Thursday’s event is part of republicEn’s EnCourage Tour, a 14-city series of events this fall. republicEn is a not-for-profit organization that believes that free market solutions are the best way to solve climate change.
Inglis’ talk will center on the questions of whether American free enterprise can solve climate change and whether Conservatives can lead the country to action, as well as how citizens can get leaders to act on climate change solutions.
The event figures to be one of the more interesting talks on the UB calendar this fall. “I find it extremely refreshing that a highly regarded conservative is discussing climate change,” says Jason Briner, professor of geology in UB’s College of Arts and Sciences.
“On the one hand, it is somewhat depressing that we still need to expend energy getting people on board with looming climate and environmental issues. But on the other hand, finding an audience of open minds willing to overlook party lines to consider the facts of climate change is a nontrivial step forward,” Briner adds. “Inglis is one of the few conservative politicians willing to treat climate change as the non-political issue that it is, and we are fortunate that he’s coming to UB.”
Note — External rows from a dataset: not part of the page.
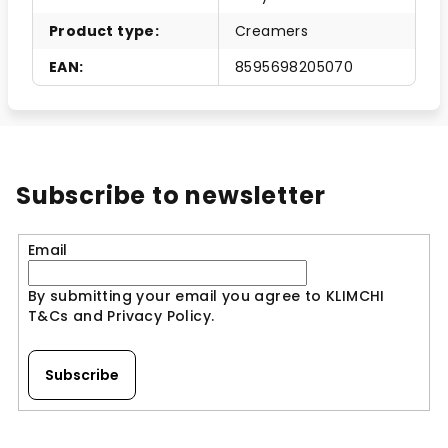
Product type
:
Creamers
EAN
:
8595698205070
Subscribe to newsletter
Email
By submitting your email you agree to KLIMCHI
T&Cs and Privacy Policy.
Subscribe
F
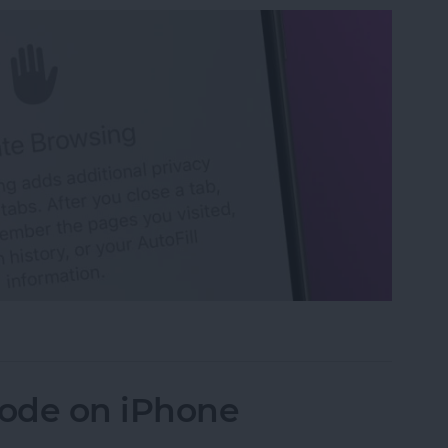
 Tabs in Safari
ode on iPhone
Jacob Neiheisel, assistant professor of political science in the College of Arts and Sciences, is also looking forward to Inglis’ talk. He, too, is baffled that climate change is a political issue at all, and is hoping that attendees, regardless of their political affiliation, come with an open mind and a willingness to hear the other side.
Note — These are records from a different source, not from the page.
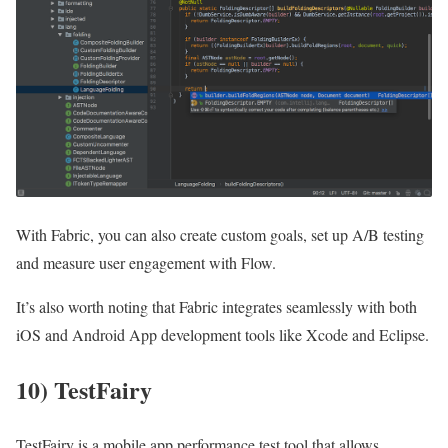
With Fabric, you can also create custom goals, set up A/B testing
and measure user engagement with Flow.
It’s also worth noting that Fabric integrates seamlessly with both
iOS and Android App development tools like Xcode and Eclipse.
10) TestFairy
TestFairy is a mobile app performance test tool that allows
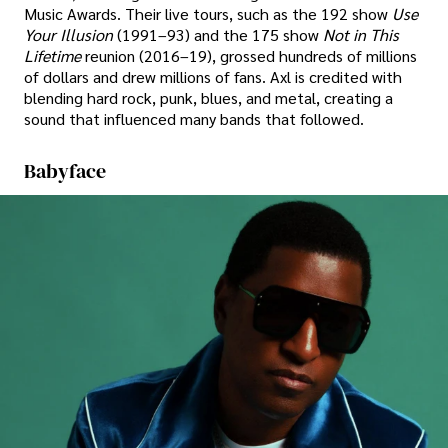
Music Awards. Their live tours, such as the 192 show
Use
Your Illusion
(1991–93) and the 175 show
Not in This
Lifetime
reunion (2016–19), grossed hundreds of millions
of dollars and drew millions of fans. Axl is credited with
blending hard rock, punk, blues, and metal, creating a
sound that influenced many bands that followed.
Babyface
“Reasonable people can certainly disagree about what an appropriate response to the problem should be, but the degree to which both elites and members of the mass public are divided on this point is a clear symptom of the extent to which American politics is currently polarized along partisan and ideological lines,” Neiheisel says.
He points out that Democrats have largely owned the issue of climate policy and that, in a polarized political environment, there is often a push among one party to oppose whatever the other party is proposing. “Some of the skepticism surrounding climate change among Republicans and conservatives more generally can be traced to just such an impulse,” Neiheisel explains, adding that the most common solutions proposed to solve the problem center around more taxes and regulation – policies that fly in the face of the political Right’s core beliefs.
However, Republicans and conservatives may be seeing that it’s time to embrace being part of the climate policy conversation. “It isn’t clear that outright denial is working all that well, so providing conservatives with solutions that don’t cut against their strongly-held beliefs surrounding government intervention may provide a new way forward for them if they are to remain in the conversation,” Neiheisel says.